Washington, 1987. El bullicio en el Capital Centre era ensordecedor. Los aficionados señalaban la cancha y murmuraban con incredulidad.
—¿Cómo demonios va a jugar ese tipo contra Manute? ¡Si es super bajito!
—Le va a tapar hasta los pensamientos.
En un extremo del parquet, Manute Bol, un coloso de 2,31 metros, se erguía con una calma inquebrantable. Del otro lado, Muggsy Bogues, con 1,60 metros, botaba el balón con un fuego en los ojos. La imagen era surrealista: el más alto y el más bajo en la historia de la NBA compartiendo la misma cancha.
El partido comenzó y Bol hizo lo que todos esperaban. En los primeros minutos, bloqueó tiros sin apenas moverse y hundió el balón en el aro sin esfuerzo. Pero Muggsy no estaba allí para rendirse.
Cuando tomó el balón, aceleró como un relámpago. Su defensor trató de seguirlo, pero Bogues era puro reflejo y velocidad. Se metió en la pintura, donde lo esperaba Bol con los brazos extendidos como si fueran muros infranqueables. El público contuvo el aliento.
Muggsy amagó, saltó… y en el último segundo, en lugar de lanzar, hizo un pase picado entre las piernas del gigante. La pelota llegó a su compañero, quien la hundió sin piedad. La arena explotó.
Pero Bogues no había terminado. En la siguiente jugada, Bol recibió el balón bajo el aro. Estaba listo para otro mate fácil. Entonces, en un parpadeo, Muggsy se metió entre sus piernas y le robó el balón limpiamente.

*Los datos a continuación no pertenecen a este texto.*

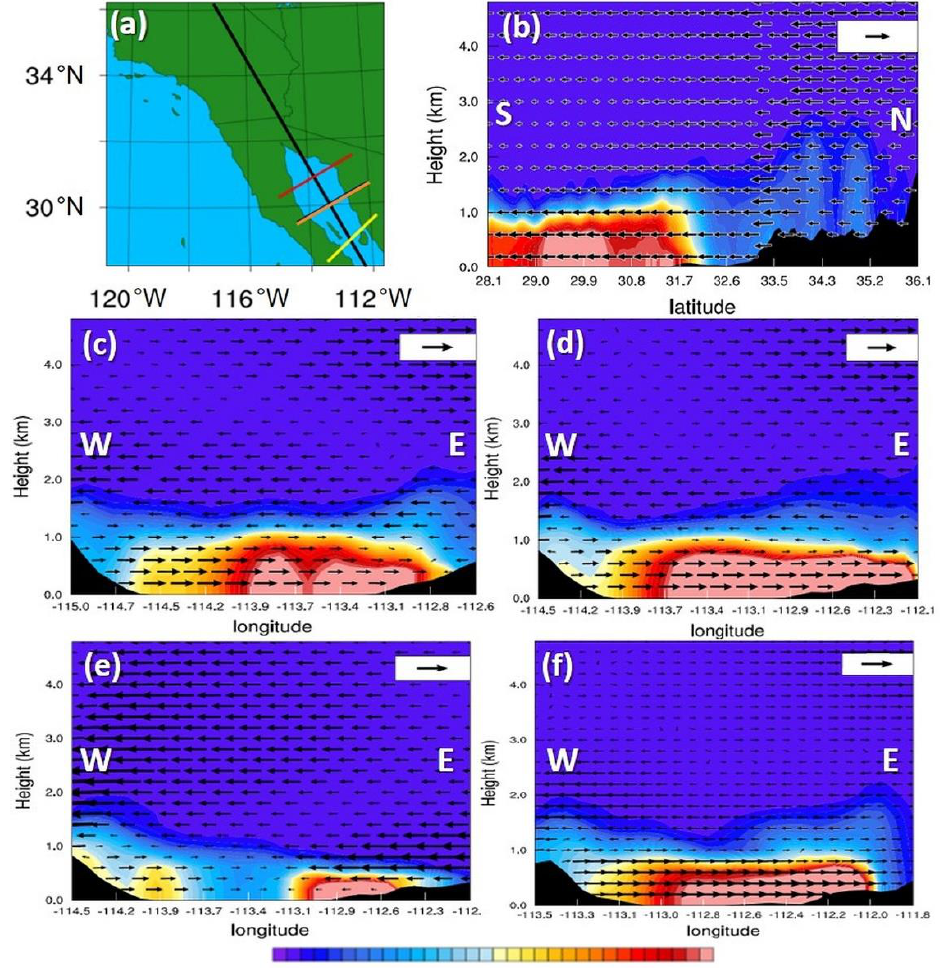
Figure 8. Cross sections of dust concentration ( µ g / m 3 ) and wind vectors with a magnitude reference of 10 m / s at 22:00 UTC on October 21. ( a ) location of cross sections, ( b ) Cross section from north to south (black line), ( c ) Cross section from west to east (red line), ( d ) Cross section from west to east (orange line), ( e ) Cross section from west to east at 08:00 UTC on October 22 (orange line) and ( f ) Cross section from west to east (yellow line).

El gigante se quedó congelado.
Mientras Bogues corría en dirección contraria, dejando atrás el asombro de la multitud, el murmullo cambió.
—Tal vez no sea tan pequeño, después de todo.
Y esa noche, el más pequeño de la historia se encargó de demostrar que el tamaño nunca fue lo más importante en el baloncesto.